This time, Newcastle’s squad has been left exposed and it makes their planning look suicidal, particularly with the extra complication of the Europe to consider. There has been a general dip in form which has come in tandem with more matches, less confidence, the feeling that other teams have worked them out, injuries have derailed them and the young players that Pardew wanted to emerge have not done so, albeit in difficult circumstances.

7. The Europa League came a year too soon. This is easy to say, but it is a widely-held belief within the club’s hierarchy, some of whom were not overjoyed when Pardew’s players finished fifth last season. Fourth could have meant the riches of the Champions League (although it didn’t, thanks to Chelsea), and sixth would have meant progress without the added burden of a tournament which brings games but little financial reward.

8. The vision of Llambias and Ashley, somewhere down the line, is that when Newcastle need new players, if they get hit by injury or suspension, they do not reach first for the company credit card but scan the reserve and development squads for replacements.
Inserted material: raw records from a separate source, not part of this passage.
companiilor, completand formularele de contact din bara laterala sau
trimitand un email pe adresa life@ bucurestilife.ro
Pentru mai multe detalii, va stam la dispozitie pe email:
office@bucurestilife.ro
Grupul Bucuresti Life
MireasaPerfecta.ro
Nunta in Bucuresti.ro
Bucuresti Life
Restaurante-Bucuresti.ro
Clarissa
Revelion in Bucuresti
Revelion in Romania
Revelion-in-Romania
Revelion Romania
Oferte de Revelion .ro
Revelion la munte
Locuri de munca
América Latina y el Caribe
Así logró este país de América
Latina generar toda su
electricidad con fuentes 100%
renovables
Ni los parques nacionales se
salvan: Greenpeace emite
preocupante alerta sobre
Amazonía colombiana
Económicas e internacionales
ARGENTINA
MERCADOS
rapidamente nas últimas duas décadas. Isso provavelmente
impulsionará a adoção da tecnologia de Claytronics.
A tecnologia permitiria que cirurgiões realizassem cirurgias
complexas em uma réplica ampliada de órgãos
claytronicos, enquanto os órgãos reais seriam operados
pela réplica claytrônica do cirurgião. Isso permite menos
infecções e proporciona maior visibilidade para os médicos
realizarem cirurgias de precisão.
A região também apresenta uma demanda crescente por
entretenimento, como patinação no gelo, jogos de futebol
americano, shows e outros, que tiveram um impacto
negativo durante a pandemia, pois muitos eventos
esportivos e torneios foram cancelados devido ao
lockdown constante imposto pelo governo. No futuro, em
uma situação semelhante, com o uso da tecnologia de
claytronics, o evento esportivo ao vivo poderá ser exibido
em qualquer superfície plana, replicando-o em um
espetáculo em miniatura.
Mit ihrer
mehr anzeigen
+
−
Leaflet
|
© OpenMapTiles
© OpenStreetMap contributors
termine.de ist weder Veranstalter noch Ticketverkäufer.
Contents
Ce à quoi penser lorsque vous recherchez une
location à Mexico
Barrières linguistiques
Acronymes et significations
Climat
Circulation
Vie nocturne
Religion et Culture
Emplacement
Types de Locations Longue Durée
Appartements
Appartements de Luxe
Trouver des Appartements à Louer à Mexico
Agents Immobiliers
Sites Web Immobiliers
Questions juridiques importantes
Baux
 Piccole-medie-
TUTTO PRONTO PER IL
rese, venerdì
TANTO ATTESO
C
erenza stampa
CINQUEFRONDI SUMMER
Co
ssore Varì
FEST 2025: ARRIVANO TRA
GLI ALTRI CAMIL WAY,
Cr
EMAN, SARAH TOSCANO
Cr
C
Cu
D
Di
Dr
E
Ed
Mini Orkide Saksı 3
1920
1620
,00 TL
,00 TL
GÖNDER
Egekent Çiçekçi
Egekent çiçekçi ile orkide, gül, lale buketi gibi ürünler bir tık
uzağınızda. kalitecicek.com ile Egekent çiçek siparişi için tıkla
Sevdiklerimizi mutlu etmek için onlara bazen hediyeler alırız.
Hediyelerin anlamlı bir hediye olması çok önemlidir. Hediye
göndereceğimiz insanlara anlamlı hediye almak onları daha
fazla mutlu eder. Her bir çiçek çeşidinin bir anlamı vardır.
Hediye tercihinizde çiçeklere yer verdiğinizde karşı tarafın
It is why attainting the top grading for their Academy is viewed as so important and why they continue to pay for young players who promptly sink into the structure.
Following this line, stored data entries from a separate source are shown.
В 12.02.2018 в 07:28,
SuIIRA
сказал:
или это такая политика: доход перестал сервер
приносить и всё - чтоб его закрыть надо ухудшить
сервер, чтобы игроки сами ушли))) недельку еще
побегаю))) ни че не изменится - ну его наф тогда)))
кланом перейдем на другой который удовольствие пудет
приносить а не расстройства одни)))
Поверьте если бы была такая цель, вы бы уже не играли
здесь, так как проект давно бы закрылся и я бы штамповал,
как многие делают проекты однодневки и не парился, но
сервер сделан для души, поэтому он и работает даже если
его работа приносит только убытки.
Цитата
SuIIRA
It is what Llambias and Carr were doing in Paris last weekend; not just seeking a ready-made replacement for Ba and, possibly, another defender, but tying up deals for more youngsters. They will tell you that this is not cheap and although the record is mixed on this front – players like Mehdi Abeid have not kicked on as they were expected to – investment now is intended to save money later.

9. The first-team is what people care most about, of course, and these are precarious moments. The eight-year contract which Pardew signed earlier this season has allowed him to work without the usual backdrop of chatter and gossip which has afflicted his predecessors – usually due to the itchy trigger-fingers of those above them – but that positivity and opportunity has to be translated into points.

Sussed out by opponents, hampered by selection issues and fleeting time on the training pitch, Newcastle’s fluency has deserted them, morphing into a lumpen, uneasy style. With the get-out of Ba’s goals gone, that must change, while the manager needs to use his authority to win an argument or two about the depth of his squad because, even when everyone is fit, there is a lack of competition.

10. Newcastle is a very different club to the one which was relegated in 2009. They are slimmed down and, in relative terms, financially secure. The dressing-room is solid. The way they do business can be meticulous and single-minded – see the way they rode roughshod over popular feeling with naming rights and Wonga’s sponsorship – yet they believe that everything is done in the cause of self-sufficiency.

Meticulous dice-throwers, jaw-dropping decisions but a stringent, transfer policy; it is the contradiction at the heart of the modern Newcastle. The one area where they have shown a reluctance to gamble is over that old, footballing cliché, where you speculate to accumulate. They should not be risking the club’s future by paying over the odds, yet by paying under them they have done precisely that.